Copy every one of the records below verbatim, reproducing each line without any change.
[Begin Source records]
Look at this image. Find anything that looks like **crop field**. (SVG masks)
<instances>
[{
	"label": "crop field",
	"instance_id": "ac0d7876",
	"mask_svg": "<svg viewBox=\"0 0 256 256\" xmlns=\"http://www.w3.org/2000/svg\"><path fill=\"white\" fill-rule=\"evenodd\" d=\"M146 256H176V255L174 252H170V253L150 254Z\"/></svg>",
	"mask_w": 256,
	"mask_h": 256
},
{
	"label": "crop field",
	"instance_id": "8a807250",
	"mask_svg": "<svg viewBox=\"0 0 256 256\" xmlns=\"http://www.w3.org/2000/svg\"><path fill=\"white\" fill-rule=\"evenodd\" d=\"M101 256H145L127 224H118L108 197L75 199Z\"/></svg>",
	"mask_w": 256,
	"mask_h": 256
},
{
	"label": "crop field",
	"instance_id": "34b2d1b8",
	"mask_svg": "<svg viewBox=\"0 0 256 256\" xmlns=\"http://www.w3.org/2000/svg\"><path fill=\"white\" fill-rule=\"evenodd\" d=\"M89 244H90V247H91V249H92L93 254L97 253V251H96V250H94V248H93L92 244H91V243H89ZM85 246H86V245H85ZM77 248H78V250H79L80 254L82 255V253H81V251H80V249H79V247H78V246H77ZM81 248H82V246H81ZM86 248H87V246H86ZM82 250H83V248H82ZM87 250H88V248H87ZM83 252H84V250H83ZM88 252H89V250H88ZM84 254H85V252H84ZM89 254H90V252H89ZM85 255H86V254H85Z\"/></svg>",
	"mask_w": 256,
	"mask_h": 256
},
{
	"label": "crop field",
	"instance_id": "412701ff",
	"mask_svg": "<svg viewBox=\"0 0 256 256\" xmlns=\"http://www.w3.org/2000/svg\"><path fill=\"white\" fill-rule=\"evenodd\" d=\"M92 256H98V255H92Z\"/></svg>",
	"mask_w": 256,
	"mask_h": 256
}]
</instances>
[End Source records]
§ **Result of the task**
Look at this image. Find anything that looks like **crop field**. (SVG masks)
<instances>
[{
	"label": "crop field",
	"instance_id": "ac0d7876",
	"mask_svg": "<svg viewBox=\"0 0 256 256\" xmlns=\"http://www.w3.org/2000/svg\"><path fill=\"white\" fill-rule=\"evenodd\" d=\"M146 256H176V255L174 252H170V253L150 254Z\"/></svg>",
	"mask_w": 256,
	"mask_h": 256
},
{
	"label": "crop field",
	"instance_id": "8a807250",
	"mask_svg": "<svg viewBox=\"0 0 256 256\" xmlns=\"http://www.w3.org/2000/svg\"><path fill=\"white\" fill-rule=\"evenodd\" d=\"M101 256H145L127 224H118L108 197L75 199Z\"/></svg>",
	"mask_w": 256,
	"mask_h": 256
},
{
	"label": "crop field",
	"instance_id": "34b2d1b8",
	"mask_svg": "<svg viewBox=\"0 0 256 256\" xmlns=\"http://www.w3.org/2000/svg\"><path fill=\"white\" fill-rule=\"evenodd\" d=\"M89 244H90V247H91V249H92L93 254L97 253V251H96V250H94V248H93L92 244H91V243H89ZM85 246H86V245H85ZM77 248H78V250H79L80 254L82 255V253H81V251H80V249H79V247H78V246H77ZM81 248H82V246H81ZM86 248H87V246H86ZM82 250H83V248H82ZM87 250H88V248H87ZM83 252H84V250H83ZM88 252H89V250H88ZM84 254H85V252H84ZM89 254H90V252H89ZM85 255H86V254H85Z\"/></svg>",
	"mask_w": 256,
	"mask_h": 256
},
{
	"label": "crop field",
	"instance_id": "412701ff",
	"mask_svg": "<svg viewBox=\"0 0 256 256\" xmlns=\"http://www.w3.org/2000/svg\"><path fill=\"white\" fill-rule=\"evenodd\" d=\"M92 256H98V255H92Z\"/></svg>",
	"mask_w": 256,
	"mask_h": 256
}]
</instances>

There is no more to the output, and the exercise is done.